Exercise objective ▸ Return the text of every item below verbatim, line by line and in the original order.

Exercise data ▸
============================================================
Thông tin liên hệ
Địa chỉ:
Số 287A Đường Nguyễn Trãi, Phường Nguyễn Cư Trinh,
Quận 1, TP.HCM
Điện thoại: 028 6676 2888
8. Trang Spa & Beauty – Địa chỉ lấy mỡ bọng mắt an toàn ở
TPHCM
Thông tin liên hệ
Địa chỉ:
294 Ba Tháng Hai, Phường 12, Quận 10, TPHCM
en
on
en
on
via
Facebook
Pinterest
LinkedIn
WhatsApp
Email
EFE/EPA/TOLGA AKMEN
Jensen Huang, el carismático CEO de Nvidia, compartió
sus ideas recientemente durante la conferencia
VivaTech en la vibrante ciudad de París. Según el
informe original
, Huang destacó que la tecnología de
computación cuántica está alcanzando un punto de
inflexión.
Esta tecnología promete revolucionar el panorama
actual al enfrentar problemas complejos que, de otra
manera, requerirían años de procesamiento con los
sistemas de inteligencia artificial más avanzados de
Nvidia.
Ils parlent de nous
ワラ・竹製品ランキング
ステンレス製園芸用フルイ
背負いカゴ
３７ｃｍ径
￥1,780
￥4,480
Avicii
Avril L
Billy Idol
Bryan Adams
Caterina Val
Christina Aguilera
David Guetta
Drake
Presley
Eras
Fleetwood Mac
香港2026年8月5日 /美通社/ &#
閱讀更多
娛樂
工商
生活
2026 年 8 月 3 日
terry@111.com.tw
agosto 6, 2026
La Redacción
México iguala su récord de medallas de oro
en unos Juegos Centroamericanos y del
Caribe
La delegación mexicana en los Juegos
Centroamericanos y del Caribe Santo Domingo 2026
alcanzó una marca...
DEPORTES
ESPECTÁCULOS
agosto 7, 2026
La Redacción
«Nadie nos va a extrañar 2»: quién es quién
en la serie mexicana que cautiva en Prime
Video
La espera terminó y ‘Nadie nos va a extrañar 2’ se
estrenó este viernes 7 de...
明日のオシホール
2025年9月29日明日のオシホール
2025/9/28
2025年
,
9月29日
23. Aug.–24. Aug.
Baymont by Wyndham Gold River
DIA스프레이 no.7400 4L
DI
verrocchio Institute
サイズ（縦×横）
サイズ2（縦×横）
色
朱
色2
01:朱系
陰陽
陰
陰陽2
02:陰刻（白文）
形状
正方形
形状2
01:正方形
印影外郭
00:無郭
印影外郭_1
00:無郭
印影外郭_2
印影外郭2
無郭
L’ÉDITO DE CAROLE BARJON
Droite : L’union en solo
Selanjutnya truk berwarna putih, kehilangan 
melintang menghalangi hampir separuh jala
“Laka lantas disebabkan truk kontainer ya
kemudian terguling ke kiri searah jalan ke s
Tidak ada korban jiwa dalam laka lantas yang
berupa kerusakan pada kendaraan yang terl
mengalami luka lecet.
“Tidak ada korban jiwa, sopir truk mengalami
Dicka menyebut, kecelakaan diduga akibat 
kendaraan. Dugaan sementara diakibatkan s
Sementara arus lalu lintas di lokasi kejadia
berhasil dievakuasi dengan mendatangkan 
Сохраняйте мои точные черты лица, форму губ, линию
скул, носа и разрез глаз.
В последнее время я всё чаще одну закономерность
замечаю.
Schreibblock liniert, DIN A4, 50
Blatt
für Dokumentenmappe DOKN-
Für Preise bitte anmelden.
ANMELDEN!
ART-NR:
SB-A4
============================================================
Written solution ▸
Thông tin liên hệ
Địa chỉ:
Số 287A Đường Nguyễn Trãi, Phường Nguyễn Cư Trinh,
Quận 1, TP.HCM
Điện thoại: 028 6676 2888
8. Trang Spa & Beauty – Địa chỉ lấy mỡ bọng mắt an toàn ở
TPHCM
Thông tin liên hệ
Địa chỉ:
294 Ba Tháng Hai, Phường 12, Quận 10, TPHCM
en
on
en
on
via
Facebook
Pinterest
LinkedIn
WhatsApp
Email
EFE/EPA/TOLGA AKMEN
Jensen Huang, el carismático CEO de Nvidia, compartió
sus ideas recientemente durante la conferencia
VivaTech en la vibrante ciudad de París. Según el
informe original
, Huang destacó que la tecnología de
computación cuántica está alcanzando un punto de
inflexión.
Esta tecnología promete revolucionar el panorama
actual al enfrentar problemas complejos que, de otra
manera, requerirían años de procesamiento con los
sistemas de inteligencia artificial más avanzados de
Nvidia.
Ils parlent de nous
ワラ・竹製品ランキング
ステンレス製園芸用フルイ
背負いカゴ
３７ｃｍ径
￥1,780
￥4,480
Avicii
Avril L
Billy Idol
Bryan Adams
Caterina Val
Christina Aguilera
David Guetta
Drake
Presley
Eras
Fleetwood Mac
香港2026年8月5日 /美通社/ &#
閱讀更多
娛樂
工商
生活
2026 年 8 月 3 日
terry@111.com.tw
agosto 6, 2026
La Redacción
México iguala su récord de medallas de oro
en unos Juegos Centroamericanos y del
Caribe
La delegación mexicana en los Juegos
Centroamericanos y del Caribe Santo Domingo 2026
alcanzó una marca...
DEPORTES
ESPECTÁCULOS
agosto 7, 2026
La Redacción
«Nadie nos va a extrañar 2»: quién es quién
en la serie mexicana que cautiva en Prime
Video
La espera terminó y ‘Nadie nos va a extrañar 2’ se
estrenó este viernes 7 de...
明日のオシホール
2025年9月29日明日のオシホール
2025/9/28
2025年
,
9月29日
23. Aug.–24. Aug.
Baymont by Wyndham Gold River
DIA스프레이 no.7400 4L
DI
verrocchio Institute
サイズ（縦×横）
サイズ2（縦×横）
色
朱
色2
01:朱系
陰陽
陰
陰陽2
02:陰刻（白文）
形状
正方形
形状2
01:正方形
印影外郭
00:無郭
印影外郭_1
00:無郭
印影外郭_2
印影外郭2
無郭
L’ÉDITO DE CAROLE BARJON
Droite : L’union en solo
Selanjutnya truk berwarna putih, kehilangan 
melintang menghalangi hampir separuh jala
“Laka lantas disebabkan truk kontainer ya
kemudian terguling ke kiri searah jalan ke s
Tidak ada korban jiwa dalam laka lantas yang
berupa kerusakan pada kendaraan yang terl
mengalami luka lecet.
“Tidak ada korban jiwa, sopir truk mengalami
Dicka menyebut, kecelakaan diduga akibat 
kendaraan. Dugaan sementara diakibatkan s
Sementara arus lalu lintas di lokasi kejadia
berhasil dievakuasi dengan mendatangkan 
Сохраняйте мои точные черты лица, форму губ, линию
скул, носа и разрез глаз.
В последнее время я всё чаще одну закономерность
замечаю.
Schreibblock liniert, DIN A4, 50
Blatt
für Dokumentenmappe DOKN-
Für Preise bitte anmelden.
ANMELDEN!
ART-NR:
SB-A4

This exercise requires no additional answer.